EXERCISE DATA START

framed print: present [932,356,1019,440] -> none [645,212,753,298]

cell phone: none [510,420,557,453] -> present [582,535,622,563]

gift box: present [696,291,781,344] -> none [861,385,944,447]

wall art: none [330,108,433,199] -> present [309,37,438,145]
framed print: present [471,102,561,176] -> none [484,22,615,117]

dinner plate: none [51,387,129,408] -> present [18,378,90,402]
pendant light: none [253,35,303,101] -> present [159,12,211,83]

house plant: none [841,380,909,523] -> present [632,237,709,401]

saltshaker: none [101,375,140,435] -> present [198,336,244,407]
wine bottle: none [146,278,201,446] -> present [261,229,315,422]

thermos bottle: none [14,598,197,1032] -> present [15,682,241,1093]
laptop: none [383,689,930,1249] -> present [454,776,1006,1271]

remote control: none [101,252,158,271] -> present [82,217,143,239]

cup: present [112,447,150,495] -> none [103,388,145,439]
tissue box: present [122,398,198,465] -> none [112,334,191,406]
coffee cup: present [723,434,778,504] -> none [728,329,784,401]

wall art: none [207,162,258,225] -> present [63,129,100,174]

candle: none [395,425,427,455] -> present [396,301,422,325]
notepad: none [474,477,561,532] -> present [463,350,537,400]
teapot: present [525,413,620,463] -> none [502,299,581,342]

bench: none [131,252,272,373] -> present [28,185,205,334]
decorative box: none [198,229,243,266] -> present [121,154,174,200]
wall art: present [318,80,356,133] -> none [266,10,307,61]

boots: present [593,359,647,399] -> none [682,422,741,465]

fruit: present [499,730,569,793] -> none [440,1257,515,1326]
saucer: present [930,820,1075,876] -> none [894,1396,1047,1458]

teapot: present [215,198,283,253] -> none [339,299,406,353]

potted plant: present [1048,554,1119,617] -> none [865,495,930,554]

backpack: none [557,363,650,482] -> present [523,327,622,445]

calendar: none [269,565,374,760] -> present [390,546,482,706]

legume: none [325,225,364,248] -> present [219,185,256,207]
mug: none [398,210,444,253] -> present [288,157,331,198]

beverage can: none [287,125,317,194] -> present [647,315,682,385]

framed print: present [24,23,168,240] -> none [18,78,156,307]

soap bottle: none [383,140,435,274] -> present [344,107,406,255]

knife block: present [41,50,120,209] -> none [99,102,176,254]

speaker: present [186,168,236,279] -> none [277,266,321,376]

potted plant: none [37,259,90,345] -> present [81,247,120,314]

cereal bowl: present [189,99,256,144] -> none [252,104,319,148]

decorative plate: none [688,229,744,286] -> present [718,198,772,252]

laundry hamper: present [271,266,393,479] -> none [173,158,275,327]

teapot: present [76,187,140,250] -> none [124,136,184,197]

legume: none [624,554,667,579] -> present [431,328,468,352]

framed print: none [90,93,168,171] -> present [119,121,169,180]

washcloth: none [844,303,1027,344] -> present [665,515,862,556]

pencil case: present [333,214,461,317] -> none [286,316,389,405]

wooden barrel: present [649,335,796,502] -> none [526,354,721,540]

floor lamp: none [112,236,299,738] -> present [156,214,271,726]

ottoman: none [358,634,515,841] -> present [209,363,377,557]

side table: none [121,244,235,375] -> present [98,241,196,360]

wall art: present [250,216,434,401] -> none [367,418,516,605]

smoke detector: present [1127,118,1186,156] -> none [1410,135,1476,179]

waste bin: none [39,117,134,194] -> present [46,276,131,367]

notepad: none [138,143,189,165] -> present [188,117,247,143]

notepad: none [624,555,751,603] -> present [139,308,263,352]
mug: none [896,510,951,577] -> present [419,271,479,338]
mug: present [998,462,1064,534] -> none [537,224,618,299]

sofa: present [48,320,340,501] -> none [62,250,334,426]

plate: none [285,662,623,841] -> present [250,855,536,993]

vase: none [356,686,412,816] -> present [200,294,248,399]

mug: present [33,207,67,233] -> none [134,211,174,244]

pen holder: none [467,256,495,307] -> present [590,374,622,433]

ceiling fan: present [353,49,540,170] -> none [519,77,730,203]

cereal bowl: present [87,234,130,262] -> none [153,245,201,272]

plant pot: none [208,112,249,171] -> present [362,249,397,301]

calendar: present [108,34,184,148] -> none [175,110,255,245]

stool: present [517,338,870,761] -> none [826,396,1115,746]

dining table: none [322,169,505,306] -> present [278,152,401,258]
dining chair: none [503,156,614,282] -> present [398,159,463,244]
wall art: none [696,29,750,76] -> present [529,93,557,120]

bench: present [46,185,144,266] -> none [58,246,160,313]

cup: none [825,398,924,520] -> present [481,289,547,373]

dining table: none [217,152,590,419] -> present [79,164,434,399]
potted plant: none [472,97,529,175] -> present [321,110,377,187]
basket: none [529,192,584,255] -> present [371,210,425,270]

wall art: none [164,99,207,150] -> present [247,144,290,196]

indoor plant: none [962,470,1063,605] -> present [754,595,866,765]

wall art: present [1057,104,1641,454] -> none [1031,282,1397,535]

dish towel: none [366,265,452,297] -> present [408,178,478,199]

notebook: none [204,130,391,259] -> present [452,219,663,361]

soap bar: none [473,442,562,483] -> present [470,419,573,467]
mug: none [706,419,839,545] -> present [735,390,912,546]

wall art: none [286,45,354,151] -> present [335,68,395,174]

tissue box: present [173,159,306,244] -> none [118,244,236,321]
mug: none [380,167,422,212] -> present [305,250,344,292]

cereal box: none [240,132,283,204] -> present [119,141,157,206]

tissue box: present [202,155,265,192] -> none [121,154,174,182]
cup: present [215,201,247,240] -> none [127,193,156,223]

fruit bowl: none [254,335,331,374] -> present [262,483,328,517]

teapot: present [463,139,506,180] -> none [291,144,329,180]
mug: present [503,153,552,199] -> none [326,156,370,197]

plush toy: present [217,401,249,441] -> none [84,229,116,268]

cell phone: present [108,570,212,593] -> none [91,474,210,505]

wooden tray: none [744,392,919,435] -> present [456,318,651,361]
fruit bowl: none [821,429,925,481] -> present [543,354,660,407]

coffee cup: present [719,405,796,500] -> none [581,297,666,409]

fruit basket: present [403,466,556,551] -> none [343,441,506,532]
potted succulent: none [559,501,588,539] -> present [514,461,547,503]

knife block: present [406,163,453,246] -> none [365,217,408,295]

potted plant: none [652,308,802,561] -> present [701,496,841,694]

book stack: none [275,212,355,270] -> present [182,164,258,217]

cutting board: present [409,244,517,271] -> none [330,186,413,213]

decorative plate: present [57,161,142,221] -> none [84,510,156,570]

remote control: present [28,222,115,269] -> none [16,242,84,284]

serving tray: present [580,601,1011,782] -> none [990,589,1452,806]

EXERCISE DATA END

TASK TO CARRY OUT: Set down, exactly as they appear above, all lines from the one that has "backpack: none [557,363,650,482]" down to the one that has "ceiling fan: present", including those two and no others.

EXERCISE ANSWER:
backpack: none [557,363,650,482] -> present [523,327,622,445]

calendar: none [269,565,374,760] -> present [390,546,482,706]

legume: none [325,225,364,248] -> present [219,185,256,207]
mug: none [398,210,444,253] -> present [288,157,331,198]

beverage can: none [287,125,317,194] -> present [647,315,682,385]

framed print: present [24,23,168,240] -> none [18,78,156,307]

soap bottle: none [383,140,435,274] -> present [344,107,406,255]

knife block: present [41,50,120,209] -> none [99,102,176,254]

speaker: present [186,168,236,279] -> none [277,266,321,376]

potted plant: none [37,259,90,345] -> present [81,247,120,314]

cereal bowl: present [189,99,256,144] -> none [252,104,319,148]

decorative plate: none [688,229,744,286] -> present [718,198,772,252]

laundry hamper: present [271,266,393,479] -> none [173,158,275,327]

teapot: present [76,187,140,250] -> none [124,136,184,197]

legume: none [624,554,667,579] -> present [431,328,468,352]

framed print: none [90,93,168,171] -> present [119,121,169,180]

washcloth: none [844,303,1027,344] -> present [665,515,862,556]

pencil case: present [333,214,461,317] -> none [286,316,389,405]

wooden barrel: present [649,335,796,502] -> none [526,354,721,540]

floor lamp: none [112,236,299,738] -> present [156,214,271,726]

ottoman: none [358,634,515,841] -> present [209,363,377,557]

side table: none [121,244,235,375] -> present [98,241,196,360]

wall art: present [250,216,434,401] -> none [367,418,516,605]

smoke detector: present [1127,118,1186,156] -> none [1410,135,1476,179]

waste bin: none [39,117,134,194] -> present [46,276,131,367]

notepad: none [138,143,189,165] -> present [188,117,247,143]

notepad: none [624,555,751,603] -> present [139,308,263,352]
mug: none [896,510,951,577] -> present [419,271,479,338]
mug: present [998,462,1064,534] -> none [537,224,618,299]

sofa: present [48,320,340,501] -> none [62,250,334,426]

plate: none [285,662,623,841] -> present [250,855,536,993]

vase: none [356,686,412,816] -> present [200,294,248,399]

mug: present [33,207,67,233] -> none [134,211,174,244]

pen holder: none [467,256,495,307] -> present [590,374,622,433]

ceiling fan: present [353,49,540,170] -> none [519,77,730,203]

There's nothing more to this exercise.